Remember to warm up and cool down before running

Both warming and cooling are essential for a good workout. And they help ensure that your body is ready for more workouts in the near future.

Always warm up before exercising

Warming does not necessarily mean stretching alone. This means a lower intensity version of the physical activity you are doing. The higher the training intensity, the longer the warm-up should be.


  • Put on your bloodstream and lubricate the joints
  • Increase the delivery of oxygen and nutrients to the muscles, which prevents breathing too easy
  • Prepare your heart for an activity that will help you avoid a rapid rise in your blood pressure

Always cool down after exercise

Proper cooling helps the heart rate gradually return to normal and helps prevent injury. The first part of good cooling slows the intensity for several minutes. The second part is stretchy. Try stretching for at least 20 seconds.
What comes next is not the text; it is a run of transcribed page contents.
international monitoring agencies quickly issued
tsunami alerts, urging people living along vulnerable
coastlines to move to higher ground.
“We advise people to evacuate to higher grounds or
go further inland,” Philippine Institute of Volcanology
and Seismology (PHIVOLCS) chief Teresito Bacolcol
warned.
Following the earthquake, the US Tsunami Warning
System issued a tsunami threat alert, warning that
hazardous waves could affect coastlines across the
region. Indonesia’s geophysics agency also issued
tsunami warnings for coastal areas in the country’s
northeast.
  • Help your heart rate and breathing gradually return to normal
  • Avoid fainting or dizziness that can result from blood pooling in the large muscles of the legs when vigorous activity is suddenly stopped
  • Reduce your immediate post-workout tendency for muscle spasms, cramps and stiffness

Foam rolling

A great way to prepare your feet for running is to have a short foam rolling session. It prepares you for the highway and is a great way to recover after traveling a mile.

IT band roll

Lying sideways when the foam roller is under the thigh. Take your upper leg in front of the floor for balance. Roll between your knee and hip. Spend extra time on any offerings. Repeat on both sides.

Hamstring / Quad

Start in a sitting position with hamsters on both rolls at the same time and hold your weight with your hands behind your back. Roll from sliding back and forth to your knees. To increase pressure, lift one foot off the roller. For the four rolls, start with both thighs facing down with your forearm up at the same time. Roll from hips to knees back and forth. Lift one thigh off the roller to increase pressure.

Calf roll

Start with a hamster roller with both hands behind your back. Cross your legs over your ankles (or roll one foot at a time) and slowly roll from the bottom of the lower leg (around Achilles to the knee). Turn the contact point slightly to make sure you reach the whole calf. To roll the other calf, change the position of your feet (crossing your legs in the opposite way).